The thing is, a while ago, I can't seem to recall how long ago, she just went away. His wife, I mean."

And Earl paused again, looking into the space in front of him, as if he was trying to remember something. Jack just stared back at him, not wanting to disturb his thinking process. Jack was reminded of his grandfather, and how in his late days, he would also stare blankly at things. The look in his eyes were not unlike the look in Earl's eyes right now. But as soon as he went into a trance, he came out of it, "Wha? Oh, uh.. where was I?" He shook his head quickly to wake himself up, rubbing the stubble on his chin and picking up his coffee again. As Earl took another sip, he saw the veins of Earl's hand popping out, green and thin.


"You were talking about how his wife.. She disappeared." Jack reminded him, eager, but not showing too much excitement, like a boy too afraid to ask the policeman about his gun. He remembered his own grandfather, and how he liked to rattle on about himself or his kids or his friends or his time in the war. Korean. Vietnam. "What happened to her?" He tried to keep Earl on subject.

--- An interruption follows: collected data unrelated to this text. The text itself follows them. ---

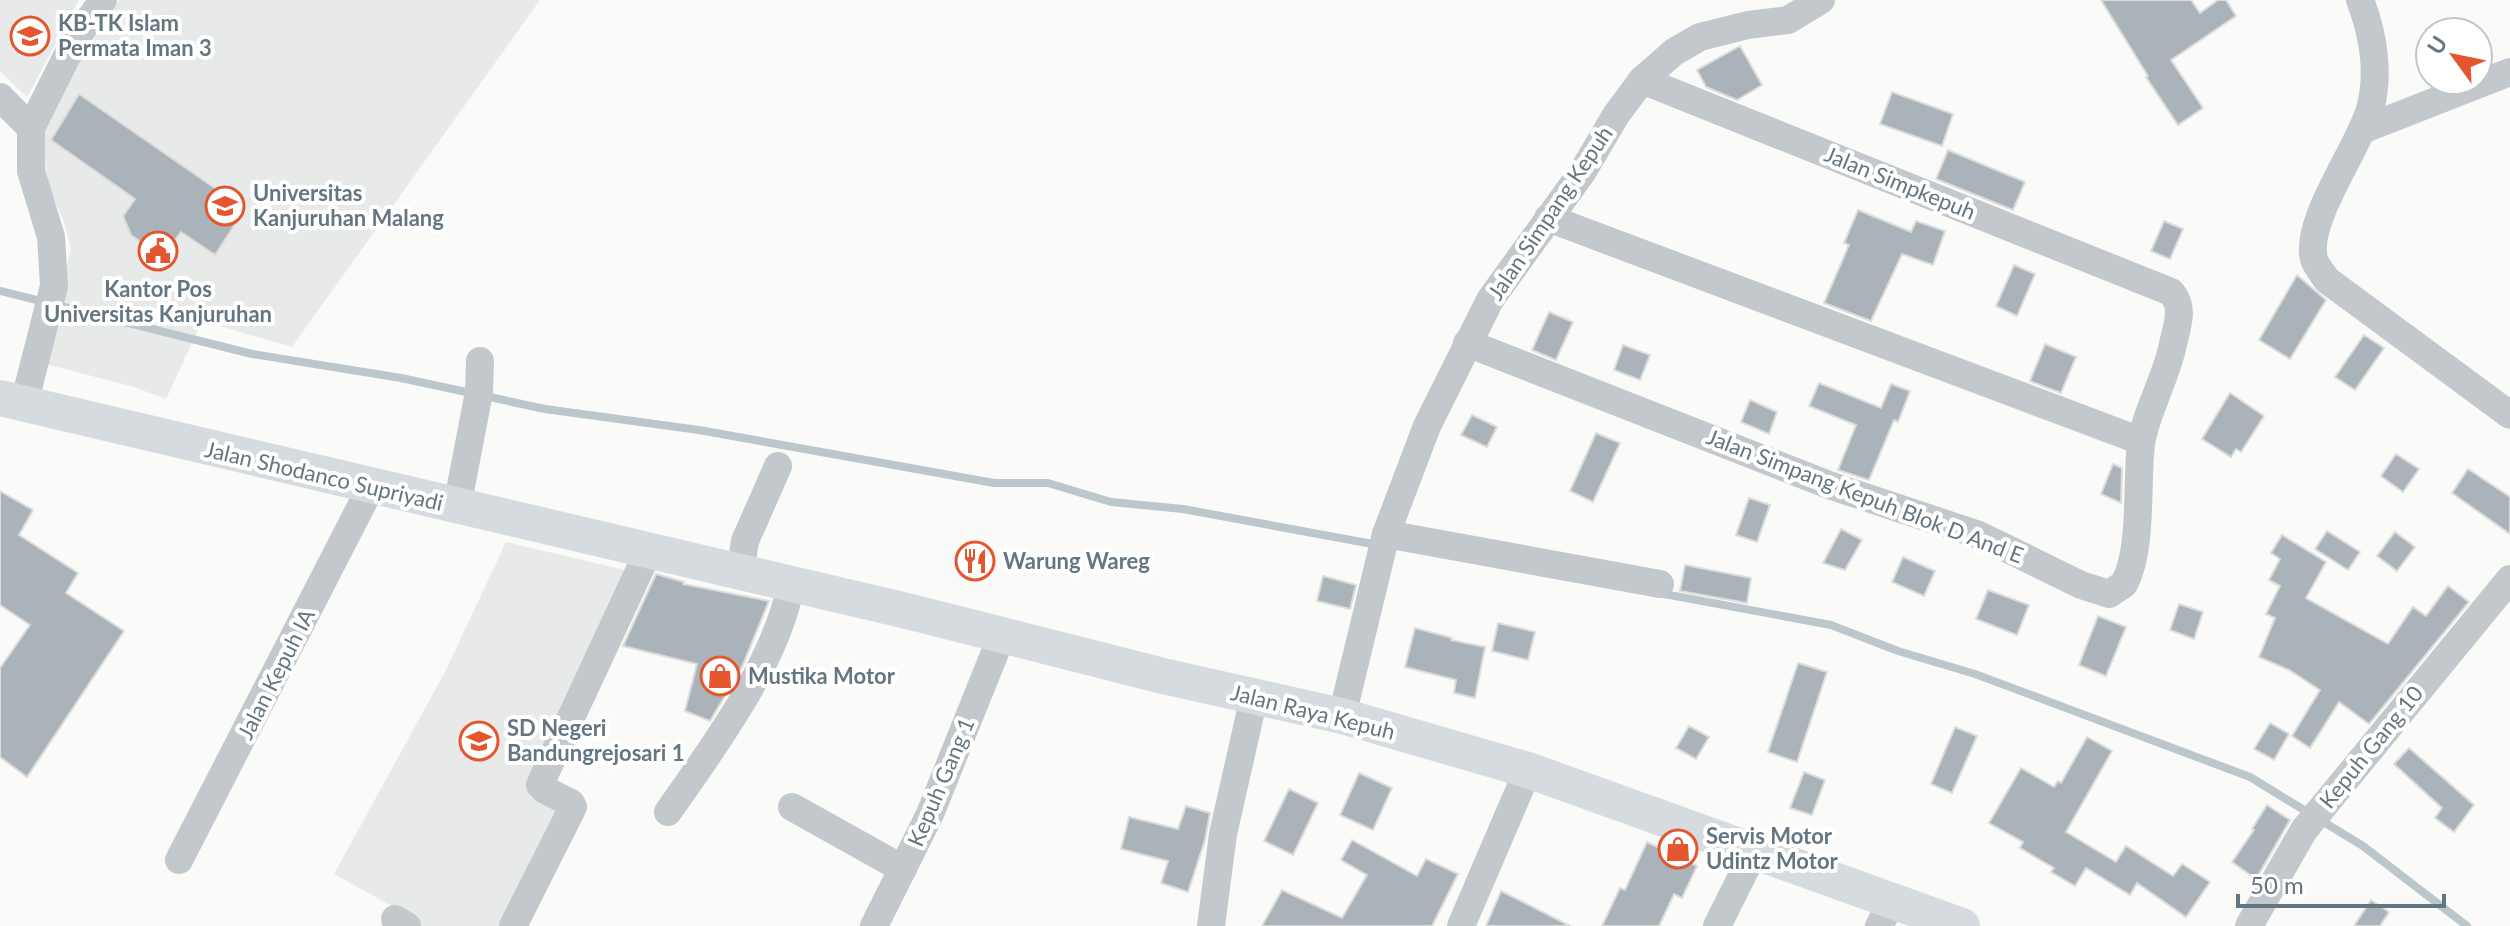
<svg xmlns="http://www.w3.org/2000/svg" width="2510" height="926" font-family="Lato,sans-serif">
<style>
.built{fill:#e8e9e9}
.lines{fill:none;stroke-linecap:round;stroke-linejoin:round}
.stream{stroke:#bbc7cb;stroke-width:8}
.building{fill:#aab3b9;stroke:#dcdcda;stroke-width:2}
.minor{stroke:#c3c8cc;stroke-width:28}
.major{stroke:#d6dbdf;stroke-width:36}
.labels{text-anchor:middle;stroke-width:8;stroke-linejoin:round;paint-order:stroke}
.poi-label{font-size:22px;font-weight:bold;fill:#657683;stroke:#fff;text-anchor:start}
.street-label{font-size:22px;fill:#657683;stroke:#fff}
</style>
<rect width="100%" height="100%" fill="#fafaf8"/>
<g class="built">
<path d="M0,0h79l-52,97 -27,-26z"/>
<path d="M119,0h421l-248,347 -90,-26 -36,78 -32,-12 -92,-24 29,-114 -7,-27 -14,-32 -9,-49 16,-44z"/>
<path d="M506,542l128,30 -58,120 -51,97 40,20 -61,117h-87l-18,-16 -65,-36 111,-202z"/>
</g>
<g class="lines">
<g class="stream">
<path d="M0,291l252,63 149,24 144,31 154,21 295,53h54l63,19 72,7 195,36"/>
<path d="M1659,593l172,32 67,26 77,23 275,103 113,69 104,80"/>
</g>
</g>
<g class="building">
<path d="M2101,0h90l9,13 18,-13h8l10,16 -65,44 32,48 -25,17 -32,-48 2,-1z"/>
<path d="M1740,46l22,39 -25,15 -31,-13 -9,-17z"/>
<path d="M1892,92l61,22 -11,32 -62,-22z"/>
<path d="M79,94l166,115 -30,46 -34,-23 -14,18h-15l-21,-15 -8,-19 12,-17 -84,-59z"/>
<path d="M1948,150l77,32 -12,28 -77,-31z"/>
<path d="M1858,210l53,22 5,-11 29,10 -12,34 -31,-11 -31,67 -47,-18 25,-58 -5,-2z"/>
<path d="M2164,221l19,8 -13,30 -19,-8z"/>
<path d="M2014,265l21,9 -18,42 -21,-10z"/>
<path d="M2297,275l29,25 -36,59 -31,-19z"/>
<path d="M1549,312l24,10 -17,38 -24,-10z"/>
<path d="M2364,335l20,13 -29,42 -20,-13z"/>
<path d="M2045,344l31,13 -15,36 -31,-12z"/>
<path d="M1623,345l27,10 -10,25 -26,-10z"/>
<path d="M1819,383l62,25 10,-24 19,7 -12,31 -4,-2 -25,60 -31,-10 18,-45 -47,-19z"/>
<path d="M2230,393l34,23 -23,36 -5,-3 -5,8 -29,-18z"/>
<path d="M1750,400l27,12 -8,22 -28,-12z"/>
<path d="M1472,415l25,12 -10,20 -26,-12z"/>
<path d="M1596,433l24,10 -27,59 -23,-11z"/>
<path d="M2396,454l23,15 -16,23 -22,-16z"/>
<path d="M2113,464l9,4 -1,35 -20,-9z"/>
<path d="M2468,469l42,28v37l-58,-41z"/>
<path d="M0,491l33,19 -14,25 59,38 -12,20 58,38 -97,146 -27,-20v-89l30,-43 -30,-20z"/>
<path d="M1749,498l21,7 -13,37 -21,-7z"/>
<path d="M1841,529l21,11 -17,30 -22,-7z"/>
<path d="M2327,531l33,21 -12,18 -33,-21z"/>
<path d="M2395,532l20,15 -18,24 -20,-15z"/>
<path d="M2282,535l44,27 -20,36 82,46 25,-37 13,9 22,-30 21,16 -100,122 -30,-22 -29,46 -18,-12 28,-46 -31,-20 -30,-13 16,-39 -9,-4 14,-28 -11,-6 11,-21 -9,-6z"/>
<path d="M1903,557l32,14 -11,25 -32,-14z"/>
<path d="M1685,565l66,13 -4,25 -67,-12z"/>
<path d="M656,574l28,8 -1,2 86,17 -27,66 -32,54 -25,-10 12,-47 -74,-18z"/>
<path d="M1323,576l33,9 -6,24 -33,-8z"/>
<path d="M1988,590l41,15 -12,30 -41,-16z"/>
<path d="M2179,604l24,8 -9,27 -24,-9z"/>
<path d="M2098,616l28,11 -20,49 -27,-11z"/>
<path d="M1498,623l37,9 -7,28 -36,-9z"/>
<path d="M1415,628l37,10 -1,2 34,7 -10,51 -21,-5 2,-13 -51,-13z"/>
<path d="M1798,663l29,9 -30,90 -29,-10z"/>
<path d="M2270,723l19,11 -15,26 -20,-11z"/>
<path d="M1689,726l20,11 -13,22 -20,-11z"/>
<path d="M1955,727l22,9 -25,57 -21,-9z"/>
<path d="M2087,737l25,14 -46,81 50,30 10,-16 47,30 9,-12 28,18 -24,35 -49,-34 -7,12 -44,-27 -11,18 -24,-14 3,-4 -34,-20 3,-6 -34,-19 32,-55 33,19 4,-6 3,2z"/>
<path d="M2409,748l65,57 -20,27 -19,-14 7,-10 -48,-44z"/>
<path d="M1804,772l21,8 -13,35 -22,-7z"/>
<path d="M1359,773l33,15 -19,42 -33,-15z"/>
<path d="M1289,789l29,14 -25,52 -29,-14z"/>
<path d="M2267,805l23,15 -34,59 -24,-17 22,-32 -2,-1z"/>
<path d="M1186,806l24,7 -5,27 -17,52 -27,-9 7,-22 -47,-12 8,-32 49,12z"/>
<path d="M1352,840l65,36 9,-17 32,15 -26,52h-170l20,-36 60,28 25,-43 -26,-15z"/>
<path d="M1647,842l50,24 -15,32 -8,-4 -15,32h-57l18,-38 5,2z"/>
<path d="M1501,891l69,35h-84z"/>
<path d="M2371,900l18,12 -9,14h-26z"/>
</g>
<g class="lines">
<g class="minor">
<path d="M2360,0c13,33 20,74 10,109 -11,39 -66,112 -56,150 2,7 9,15 13,21l183,135"/>
<path d="M0,97l31,31"/>
<path d="M2362,130l148,-58"/>
<path d="M1548,218l593,223"/>
<path d="M1467,343l362,142 150,50 102,50 28,9 15,-10c19,-35 12,-99 17,-140 4,-30 26,-68 32,-100 4,-18 12,-37 -2,-52l-529,-212"/>
<path d="M24,404l30,-118 -3,-49 -20,-66v-43l44,-88 28,-40"/>
<path d="M457,507l22,-115 1,-31"/>
<path d="M1386,534l274,50"/>
<path d="M740,574l5,-33 33,-75"/>
<path d="M1342,716l44,-182 41,-108 63,-126 93,-129 33,-56 26,-35 32,-28 26,-15 48,-12 40,-5 33,-20"/>
<path d="M792,807l111,62"/>
<path d="M668,812c46,-66 107,-147 123,-227"/>
<path d="M179,860l192,-373"/>
<path d="M395,919l12,7"/>
<path d="M513,926l60,-119 -2,-4 -26,-13 -5,-5 2,-5 106,-228"/>
<path d="M874,926l56,-112 72,-179"/>
<path d="M1211,926l12,-92 31,-137"/>
<path d="M1461,926l67,-156"/>
<path d="M1717,926l38,-76"/>
<path d="M1879,926l15,-27"/>
<path d="M2249,926l55,-96 206,-251"/>
</g>
<path class="major" d="M0,398l907,213 256,65 179,40 186,54 434,156"/>
</g>
<defs>
<symbol id="school-ring" viewBox="-11 -11 22 22"><circle r="9.5" fill="#fff" stroke="#e4572e" stroke-width="1.5"/><path d="M0-5L7-2L0 1L-7-2ZM-4 1L0 2.5L4 1V4Q0 6-4 4Z" fill="#e4572e"/></symbol>
<symbol id="university-ring" viewBox="-11 -11 22 22"><circle r="9.5" fill="#fff" stroke="#e4572e" stroke-width="1.5"/><path d="M0-5L7-2L0 1L-7-2ZM-4 1L0 2.5L4 1V4Q0 6-4 4Z" fill="#e4572e"/></symbol>
<symbol id="civic-ring" viewBox="-11 -11 22 22"><circle r="9.5" fill="#fff" stroke="#e4572e" stroke-width="1.5"/><path d="M-.6-6.5H3V-4.5H.6V-3L4-1V1h2V6H-6V1h2V-1L-.6-3ZM-1.2 2.5V6h2.4V2.5Z" fill="#e4572e"/></symbol>
<symbol id="restaurant-ring" viewBox="-11 -11 22 22"><circle r="9.5" fill="#fff" stroke="#e4572e" stroke-width="1.5"/><path d="M-5-6h1v4h1v-4h1v4h1v-4h1v5L-1.5 .5V6h-2V.5L-5-1ZM5-6V6H3V1.5H1.5Q1.5-4 5-6Z" fill="#e4572e"/></symbol>
<symbol id="shop-ring" viewBox="-11 -11 22 22"><circle r="9.5" fill="#fff" stroke="#e4572e" stroke-width="1.5"/><path d="M-5-2.5h2.3a2.7 3.5 0 0 1 5.4 0H5L5.5 6h-11ZM-1.5-2.5h3a1.5 2.3 0 0 0-3 0Z" fill="#e4572e"/></symbol>
</defs>
<g fill-rule="evenodd">
<use href="#school-ring" x="8" y="14" width="44" height="44"/>
<use href="#university-ring" x="203" y="184" width="44" height="44"/>
<use href="#civic-ring" x="136" y="229" width="44" height="44"/>
<use href="#restaurant-ring" x="953" y="539" width="44" height="44"/>
<use href="#shop-ring" x="698" y="654" width="44" height="44"/>
<use href="#school-ring" x="457" y="719" width="44" height="44"/>
<use href="#shop-ring" x="1656" y="827" width="44" height="44"/>
</g>
<g class="labels">
<g class="poi-label">
<text x="58" y="31">KB-TK Islam<tspan x="58" dy="25">Permata Iman 3</tspan></text>
<text x="253" y="201">Universitas<tspan x="253" dy="25">Kanjuruhan Malang</tspan></text>
<text x="158" y="297" text-anchor="middle">Kantor Pos<tspan x="158" dy="25">Universitas Kanjuruhan</tspan></text>
<text x="1003" y="569">Warung Wareg</text>
<text x="748" y="684">Mustika Motor</text>
<text x="507" y="736">SD Negeri<tspan x="507" dy="25">Bandungrejosari 1</tspan></text>
<text x="1706" y="844">Servis Motor<tspan x="1706" dy="25">Udintz Motor</tspan></text>
</g>
<g class="street-label">
<text transform="translate(1900 183) rotate(22)" y="8">Jalan Simpkepuh</text>
<text transform="translate(1550 213) rotate(-56)" y="8">Jalan Simpang Kepuh</text>
<text transform="translate(324 476) rotate(13)" y="8">Jalan Shodanco Supriyadi</text>
<text transform="translate(1865 496) rotate(21)" y="8">Jalan Simpang Kepuh Blok D And E</text>
<text transform="translate(276 674) rotate(-63)" y="8">Jalan Kepuh IA</text>
<text transform="translate(1313 712) rotate(14)" y="8">Jalan Raya Kepuh</text>
<text transform="translate(2371 747) rotate(-51)" y="8">Kepuh Gang 10</text>
<text transform="translate(941 782) rotate(-67)" y="8">Kepuh Gang 1</text>
</g>
</g>
<g transform="translate(2454 56) rotate(303)"><circle r="38" fill="#ffffff" stroke="#c1c8cd" stroke-width="2"/>
<path d="M0-6L14 30L0 20L-14 30Z" fill="#e4572e"/>
<text y="-12" font-size="22" font-weight="bold" text-anchor="middle" fill="#657683">U</text>
</g>
<path d="M2238 894v12h206v-12" fill="none" stroke="#657683" stroke-width="4"/>
<text x="2250" y="894" font-size="24" fill="#657683" stroke="#ffffff" stroke-width="6" paint-order="stroke">50 m</text>
</svg>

"No one knows, kid. It was after a while they were together. A long while actually. They just stopped showing up. I seen him around town at the store, but his wife wasn't with him anymore. He didn't come to the Easy at all though. I was one of the few people who notice him for who he is: just a man trying to get by. He didn't come here for a few years, but I still did. Time doesn't stop for one man, for whatever problems he might have. I came here, I always sit down right here, and I look over to that booth over there and I would see if Mr. Frank was there. He didn't come for a few years. But one day, I came here to get some coffee in my thermos before I went out to work, it was ... oh.. say six in the morn'. And there he was. It had been a few years since I had seen that man sitting there.. His wife wasn't with him, of course. I wanted to ask him where she was. I never had the nerve do to it. Even through my days fighting the VC in the jungle, son, I never had the guts to walk up to that man and ask. He's a queer man, and I have no business talking to him."

"So you don't know who or what he is? Where his wife went?" Jack inquired, slightly disappointed now; if anyone would know, it would have been Earl.

"Sorry, son. All those stories you hear, those are who he is. Frank is the man you make him to be. You can never really know a man. Never. Now, Jack, I think you should stop trying to figure this out, respect the man's privacy. I know that's what I would want."

Jack thanked Earl and got up, "Thanks for talking to me, Earl. I'm going to go to the bathroom." He walked to the bathroom, swinging the unusually light door with one finger, got in and shut the door.

You can never really know a man.. Never. He pulled out the letter from Marcy to Frank. He held the corners and twirled it in his fingers. How can you love something like that? Someone who you don't even know... It's so blind.. So useless. There is no reason she should even love him at all. She's just in love with the mystery that surrounds him. He was the only man who would reach out to her. That's why. Nothing else.

He smelled the letter again, trying to figure out what to do with it.